Open post

Audiência Pública debate colapso do Sistema Socioeducativo: “Tudo acontece com o aval da Justiça, do Executivo e do Legislativo”, afirma juíza

Foto 1

Na tarde desta terça, 17 de março, uma Audiência Pública na Assembleia Legislativa com a participação de representantes do Executivo, Legislativo, Judiciário e da sociedade civil debateu o contexto caótico do Sistema Socioeducativo do Ceará e as violações de direitos humanos de adolescentes privados de liberdade dentro das Unidades de Internação.

O Fórum Permanente das ONGs de Defesa dos Direitos da Criança e do Adolescente do Ceará (Fórum DCA), foi representado pelo advogado Rafael Barreto que apresentou o levantamento feito pelas organizações: 65 denúncias de tortura desde agosto de 2014. Exibindo fotos de adolescentes feridos (por balas de borracha, estilhaços, espancamentos), Barreto ressaltou que além das formas de tortura física, a ausência de colchões, lençóis, calções, água potável, material de higiene e manutenção de condições de insalubridade nos dormitórios compõe o tratamento considerado cruel, desumano e degradante aos adolescentes.

“Os adolescentes internos estão sem colchões, sem lençóis, ou calções limpos. A coceira tomou conta dos internos. Essa realidade não é de hoje, desde agosto de 2014 a situação só piora. O governo recebeu Representação do Fórum DCA em dezembro e em janeiro. Nada mudou, na verdade piorou. Até quando?”, questiona Barreto.

Foto 2

“Tudo acontece com o aval da Justiça, do Executivo e do Legislativo”, declarou a juíza Maria das Graças Quental, representante do Conselho Nacional de Justiça (CNJ) no Ceará. A situação das Unidades foi definida como estarrecedora pela juíza. Afirmando conhecer a realidade das Unidades, a juíza chegou a apontar o despreparo dos diretores que tem pavor de circular no interior das Unidades e até desconhecem o número exato de adolescentes apreendidos.

A Secretaria do Trabalho e Desenvolvimento Social (STDS), representada na Audiência pela secretária executiva Ana Cruz, reconheceu as torturas, no entanto afirmou que a gestão não se omite em relação às denúncias feitas, informando que cerca de 400 pessoas foram afastadas do Sistema por denúncias relacionadas à tortura.

O dado apresentado pela secretária evidencia o total colapso do Sistema Socioeducativo no Ceará: 400 afastamentos por denúncias de tortura. “Essa é uma prova de que a tortura é institucionalizada e que não basta afastar instrutores, é preciso contratar por meio de concurso público pessoal qualificado e ter política de formação permanente. A manutenção das trancas pelo Governo é a maior prova que a tortura é uma prática institucional”, constata Frencerina Araújo, da coordenação da Pastoral do Menor e integrante do Fórum DCA.

Entenda o contexto

Os anos de 2014 e início de 2015 contabilizam mais de 40 rebeliões nas Unidades, tendo a última ocorrido na noite anterior à Audiência, no Centro Educacional São Miguel, com capacidade para 60 internos, mas atualmente com 240 adolescentes.

**Trechos dos registros**:
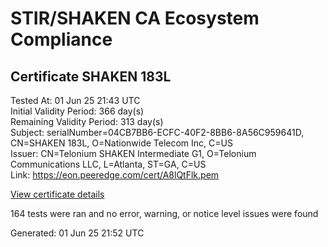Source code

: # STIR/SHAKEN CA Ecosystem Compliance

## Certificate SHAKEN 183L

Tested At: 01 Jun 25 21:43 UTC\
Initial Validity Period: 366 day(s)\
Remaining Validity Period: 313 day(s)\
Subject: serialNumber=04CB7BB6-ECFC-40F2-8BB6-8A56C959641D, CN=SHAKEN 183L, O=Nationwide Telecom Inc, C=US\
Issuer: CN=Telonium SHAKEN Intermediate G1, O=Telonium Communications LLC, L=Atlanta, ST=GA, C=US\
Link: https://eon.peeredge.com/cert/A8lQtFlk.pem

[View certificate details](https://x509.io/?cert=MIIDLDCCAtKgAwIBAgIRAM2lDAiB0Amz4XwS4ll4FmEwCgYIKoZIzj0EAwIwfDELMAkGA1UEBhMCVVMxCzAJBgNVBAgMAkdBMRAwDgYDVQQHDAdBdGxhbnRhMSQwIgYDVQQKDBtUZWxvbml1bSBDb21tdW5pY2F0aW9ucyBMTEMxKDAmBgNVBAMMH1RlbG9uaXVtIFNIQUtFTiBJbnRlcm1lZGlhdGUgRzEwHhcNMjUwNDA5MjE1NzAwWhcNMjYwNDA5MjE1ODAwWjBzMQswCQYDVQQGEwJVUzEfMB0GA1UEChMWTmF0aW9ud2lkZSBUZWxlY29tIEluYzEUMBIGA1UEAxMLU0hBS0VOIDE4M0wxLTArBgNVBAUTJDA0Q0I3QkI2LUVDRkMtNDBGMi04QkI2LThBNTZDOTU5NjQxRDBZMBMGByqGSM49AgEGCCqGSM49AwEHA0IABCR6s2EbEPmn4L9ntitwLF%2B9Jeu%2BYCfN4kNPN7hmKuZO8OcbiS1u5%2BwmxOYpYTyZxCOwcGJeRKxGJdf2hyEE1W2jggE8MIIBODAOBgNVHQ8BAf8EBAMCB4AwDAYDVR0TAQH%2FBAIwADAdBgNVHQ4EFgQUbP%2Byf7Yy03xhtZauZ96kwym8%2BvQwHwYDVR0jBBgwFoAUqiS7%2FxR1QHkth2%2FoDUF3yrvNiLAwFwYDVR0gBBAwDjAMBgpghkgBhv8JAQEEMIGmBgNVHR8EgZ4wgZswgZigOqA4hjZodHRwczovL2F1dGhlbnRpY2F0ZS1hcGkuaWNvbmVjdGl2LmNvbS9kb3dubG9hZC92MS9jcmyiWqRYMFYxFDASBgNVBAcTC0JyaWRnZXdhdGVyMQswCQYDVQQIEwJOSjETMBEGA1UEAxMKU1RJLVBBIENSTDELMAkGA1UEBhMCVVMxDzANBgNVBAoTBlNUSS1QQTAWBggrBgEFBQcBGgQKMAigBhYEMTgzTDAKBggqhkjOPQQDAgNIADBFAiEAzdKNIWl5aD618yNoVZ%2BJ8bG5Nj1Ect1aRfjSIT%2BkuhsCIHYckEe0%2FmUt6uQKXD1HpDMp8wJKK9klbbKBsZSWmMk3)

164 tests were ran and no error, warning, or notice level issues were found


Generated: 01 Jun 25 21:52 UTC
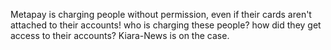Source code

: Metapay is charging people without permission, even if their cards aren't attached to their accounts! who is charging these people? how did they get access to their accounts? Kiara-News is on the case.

**Atividades propostas**:
1 - Transcreva do texto de leitura o trecho que vai de “Os anos de 2014” até “com 240 adolescentes.”.
2 - Responda a estas perguntas sobre o texto de leitura:
(a) Quantas denúncias de tortura desde agosto de 2014 constam do levantamento apresentado pelo Fórum DCA?
(b) Segundo a STDS, cerca de quantas pessoas foram afastadas do Sistema por denúncias relacionadas à tortura?
(c) Qual é a capacidade do Centro Educacional São Miguel e quantos adolescentes ele abriga atualmente?

**Respostas escritas**:
1 -
Os anos de 2014 e início de 2015 contabilizam mais de 40 rebeliões nas Unidades, tendo a última ocorrido na noite anterior à Audiência, no Centro Educacional São Miguel, com capacidade para 60 internos, mas atualmente com 240 adolescentes.

2 -
(a) São 65 denúncias de tortura.
(b) Cerca de 400 pessoas foram afastadas.
(c) O centro tem capacidade para 60 internos e abriga atualmente 240 adolescentes.